How to Block Proxy Servers to Make Your Website More Secure

Proxy servers can be useful, they can be used to benefit you with security testing, however trolls attempting to attack your website often use proxy servers.

What Is a Proxy Server?

A proxy server allows the user to hide their internet identity; if you want to require all of your site visitors to access your WordPress website legitimate-ly, there is a simple two-step fix to block connections from proxy servers with PHP and .htaccess.
Some sites don’t mind receiving visitors from a proxy server, but there are many sites which require a user to access their pages from a legitimate source. Prohibiting access via proxy server ads an extra layer of security, but it isn’t necessary to keep your site secure. It’s like adding an extra layer of protection.
Blocking proxy access is an all or nothing solution, so before proceeding, make sure you are willing to prohibit all admittance from these servers.
Before starting this tutorial make sure you backup your website files and the database.

Step One

The first step in this two-step tutorial is simple. Add the below code snippet to your website’s root .htaccess file. Add it before any existing code.

# BLOCK PROXY VISITS

<IfModule mod_rewrite.c>

RewriteEngine on

RewriteCond %{HTTP:VIA} !^$ [OR]

RewriteCond %{HTTP:FORWARDED} !^$ [OR]

RewriteCond %{HTTP:USERAGENT_VIA} !^$ [OR]

RewriteCond %{HTTP:X_FORWARDED_FOR} !^$ [OR]

RewriteCond %{HTTP:PROXY_CONNECTION} !^$ [OR]

RewriteCond %{HTTP:XPROXY_CONNECTION} !^$ [OR]

RewriteCond %{HTTP:HTTP_PC_REMOTE_ADDR} !^$ [OR]

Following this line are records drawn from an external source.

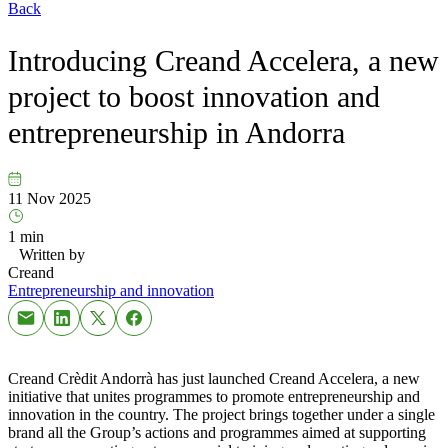
Back
Introducing Creand Accelera, a new
project to boost innovation and
entrepreneurship in Andorra
11 Nov 2025
1 min
Written by
Creand
Entrepreneurship and innovation
Creand Crèdit Andorrà has just launched Creand Accelera, a new
initiative that unites programmes to promote entrepreneurship and
innovation in the country. The project brings together under a single
brand all the Group’s actions and programmes aimed at supporting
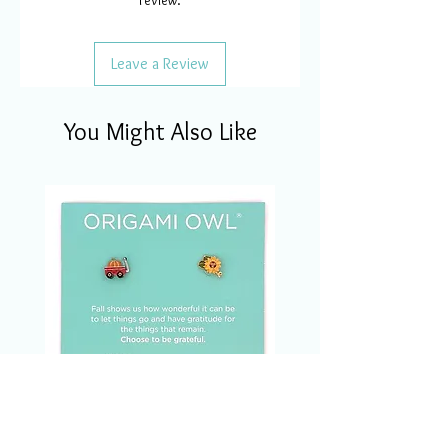
review.
Leave a Review
You Might Also Like
CSM1123 Charm Of The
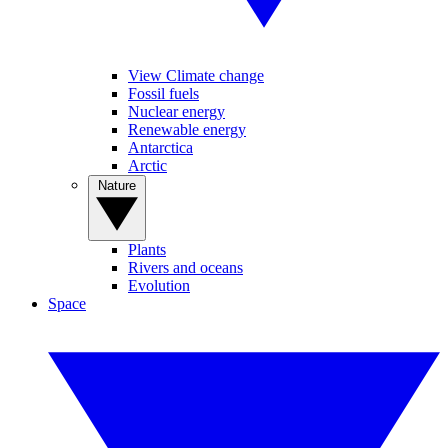
View Climate change
Fossil fuels
Nuclear energy
Renewable energy
Antarctica
Arctic
Nature
Plants
Rivers and oceans
Evolution
Space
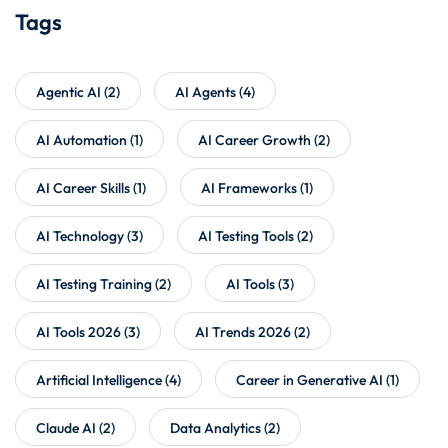
Tags
Agentic AI
(2)
AI Agents
(4)
AI Automation
(1)
AI Career Growth
(2)
AI Career Skills
(1)
AI Frameworks
(1)
AI Technology
(3)
AI Testing Tools
(2)
AI Testing Training
(2)
AI Tools
(3)
AI Tools 2026
(3)
AI Trends 2026
(2)
Artificial Intelligence
(4)
Career in Generative AI
(1)
Claude AI
(2)
Data Analytics
(2)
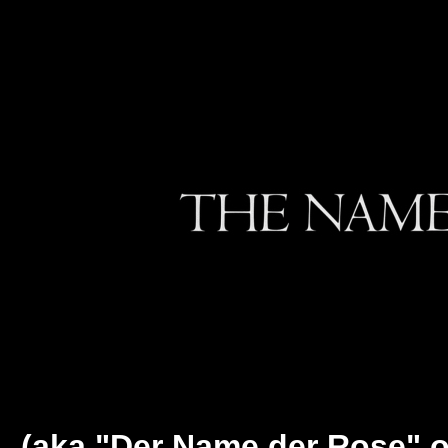
(aka "Der Name der Rose" o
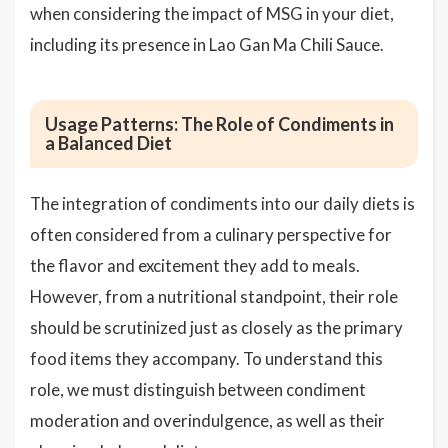
when considering the impact of MSG in your diet,
including its presence in Lao Gan Ma Chili Sauce.
Usage Patterns: The Role of Condiments in
a Balanced Diet
The integration of condiments into our daily diets is
often considered from a culinary perspective for
the flavor and excitement they add to meals.
However, from a nutritional standpoint, their role
should be scrutinized just as closely as the primary
food items they accompany. To understand this
role, we must distinguish between condiment
moderation and overindulgence, as well as their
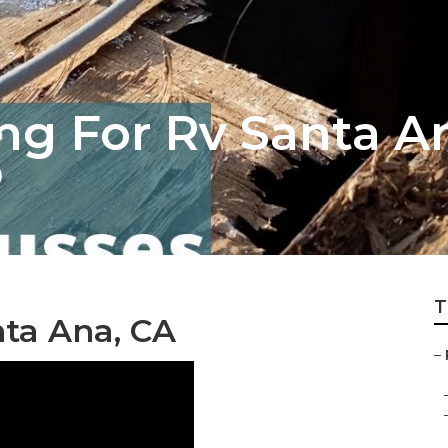
ng For Rv Santa A
T
nta Ana, CA
–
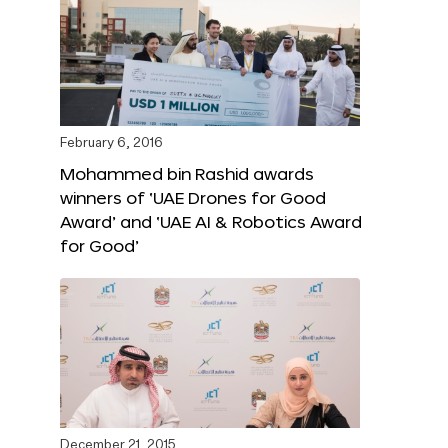
February 6, 2016
Mohammed bin Rashid awards
winners of ‘UAE Drones for Good
Award’ and ‘UAE AI & Robotics Award
for Good’
December 21, 2015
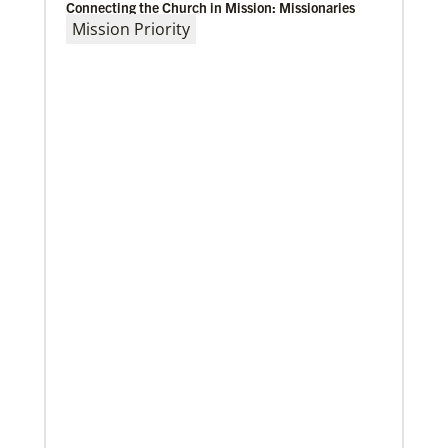
Connecting the Church in Mission: Missionaries
Mission Priority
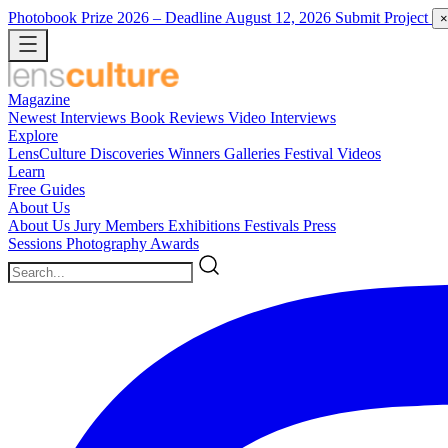
Photobook Prize 2026
– Deadline August 12, 2026
Submit Project
×
Magazine
Newest
Interviews
Book Reviews
Video Interviews
Explore
LensCulture Discoveries
Winners Galleries
Festival Videos
Learn
Free Guides
About Us
About Us
Jury Members
Exhibitions
Festivals
Press
Sessions
Photography Awards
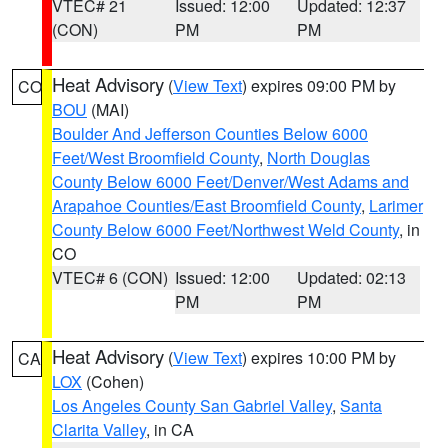
VTEC# 21
Issued: 12:00
Updated: 12:37
(CON)
PM
PM
Heat Advisory
(
View Text
) expires 09:00 PM by
CO
BOU
(MAI)
Boulder And Jefferson Counties Below 6000
Feet/West Broomfield County
,
North Douglas
County Below 6000 Feet/Denver/West Adams and
Arapahoe Counties/East Broomfield County
,
Larimer
County Below 6000 Feet/Northwest Weld County
, in
CO
VTEC# 6 (CON)
Issued: 12:00
Updated: 02:13
PM
PM
Heat Advisory
(
View Text
) expires 10:00 PM by
CA
LOX
(Cohen)
Los Angeles County San Gabriel Valley
,
Santa
Clarita Valley
, in CA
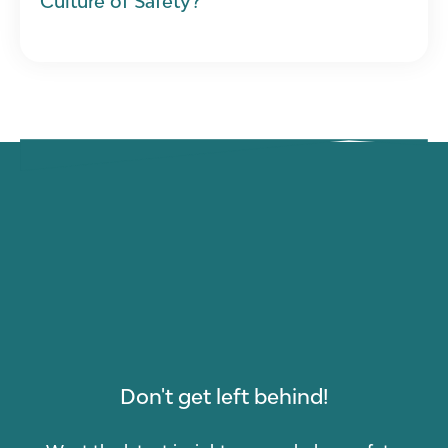
Culture of Safety?
Don't get left behind!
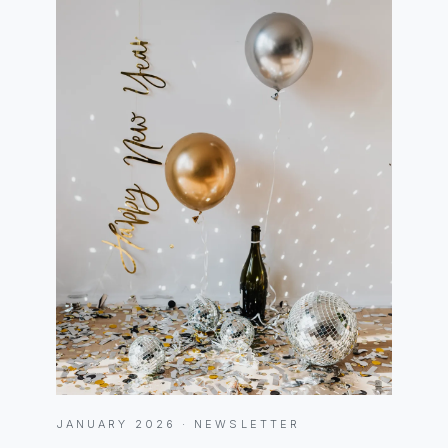
JANUARY 2026 · NEWSLETTER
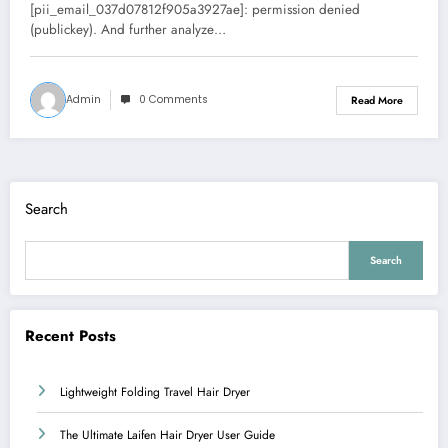
Error
[pii_email_037d07812f905a3927ae]: permission denied
(publickey). And further analyze…
Admin
0 Comments
Read More
Search
Search
Recent Posts
Lightweight Folding Travel Hair Dryer
The Ultimate Laifen Hair Dryer User Guide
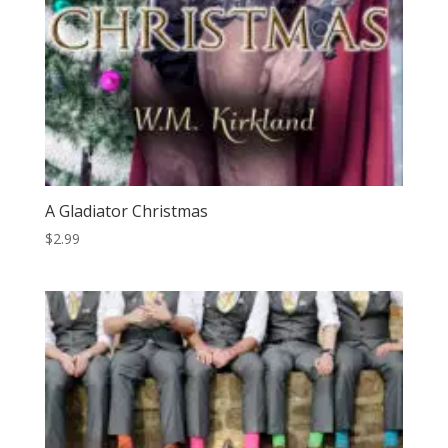
A Gladiator Christmas
$
2.99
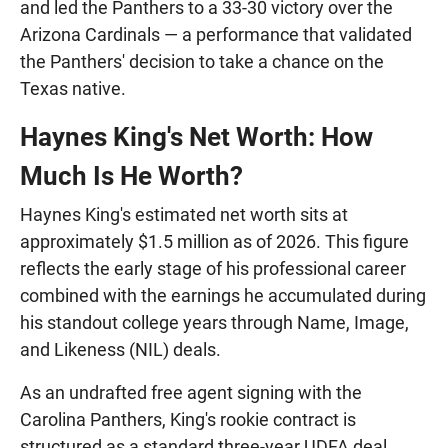
and led the Panthers to a 33-30 victory over the
Arizona Cardinals — a performance that validated
the Panthers' decision to take a chance on the
Texas native.
Haynes King's Net Worth: How
Much Is He Worth?
Haynes King's estimated net worth sits at
approximately $1.5 million as of 2026. This figure
reflects the early stage of his professional career
combined with the earnings he accumulated during
his standout college years through Name, Image,
and Likeness (NIL) deals.
As an undrafted free agent signing with the
Carolina Panthers, King's rookie contract is
structured as a standard three-year UDFA deal.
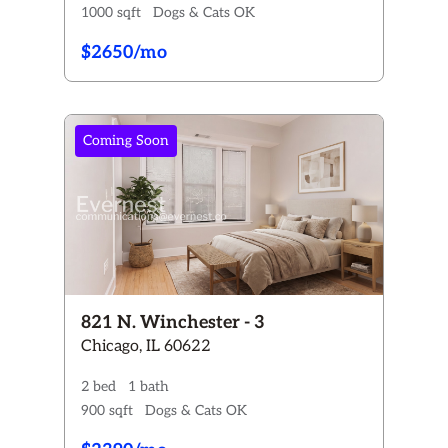
1000 sqft
Dogs & Cats OK
$2650/mo
Coming Soon
821 N. Winchester - 3
Chicago, IL 60622
2 bed
1 bath
900 sqft
Dogs & Cats OK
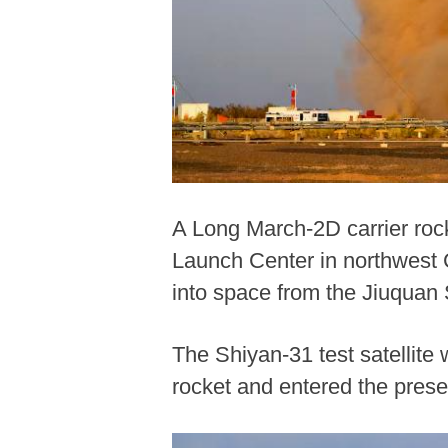
A Long March-2D carrier rocke
Launch Center in northwest C
into space from the Jiuquan
The Shiyan-31 test satellite
rocket and entered the prese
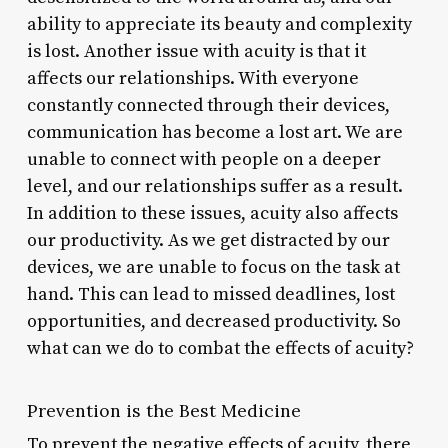
ability to appreciate its beauty and complexity
is lost. Another issue with acuity is that it
affects our relationships. With everyone
constantly connected through their devices,
communication has become a lost art. We are
unable to connect with people on a deeper
level, and our relationships suffer as a result.
In addition to these issues, acuity also affects
our productivity. As we get distracted by our
devices, we are unable to focus on the task at
hand. This can lead to missed deadlines, lost
opportunities, and decreased productivity. So
what can we do to combat the effects of acuity?
Prevention is the Best Medicine
To prevent the negative effects of acuity, there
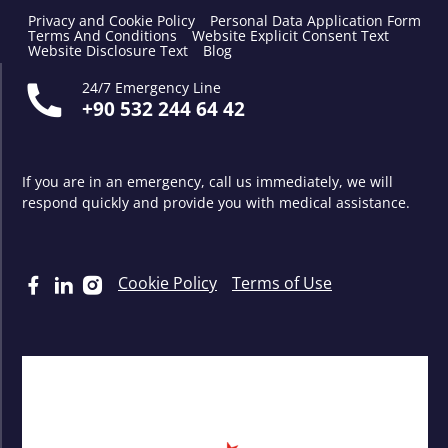
Privacy and Cookie Policy
Personal Data Application Form
Terms And Conditions
Website Explicit Consent Text
Website Disclosure Text
Blog
24/7 Emergency Line
+90 532 244 64 42
If you are in an emergency, call us immediately, we will
respond quickly and provide you with medical assistance.
Cookie Policy
Terms of Use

RewriteCond %{HTTP:HTTP_CLIENT_IP} !^$

RewriteRule .* - [F]

</IfModule>

Save and upload.

Return to your website to ensure everything is working correctly. Test a few of your links to see if these load and connect successfully. This first step blocks some proxy servers, but to set up a total block, move on to the second step.

Step Two

The second step, or layer, in this security solution, is the PHP portion. Go to your admin theme’s function.php file. This file is in your WordPress folder, under wp-content. If you do not have a function.php file under your theme, upload a blank one before moving forward.
Copy and paste the below code into your function.php file, at the very end.

// block proxy visits @ http://m0n.co/01

function shapeSpace_block_proxy_visits() {

if (@fsockopen($_SERVER['REMOTE_ADDR'], 80, $errstr, $errno, 1)) {

die('Proxy access not allowed'); } } add_action('after_setup_theme',

'shapeSpace_block_proxy_visits');

This second layer of protection blocks some of the most tricky proxy servers. Go back to your website and check its functionality. If is working correctly, it’s time to move on to the testing phase.
Note: Notice how this code has a message function to display when visitors access your site via a proxy.

“Proxy access not allowed.” You can customize this to say whatever you like.
Save and upload this segment of code. If implemented correctly, there should be no issues navigating around your site.

Testing

Now the heavy lifting is done, test out your new security feature by at-tempting to reach your site via a few different proxy servers. I recommend trying multiple proxy servers to check the code thoroughly.
For demonstration purposes I will use Hidester.com

• 1. Go to https://hidester.com/proxy/
• 2. Past your website address in the Enter URL field and click Surf anony-mously.

If everything done correctly, you should get an access not allowed message.
Your two layers of protection will block most attempts to reach your Word-Press website via a proxy server.

The coding provided cannot guarantee to block 100 percent of proxy servers, but your site is indeed more protected than before.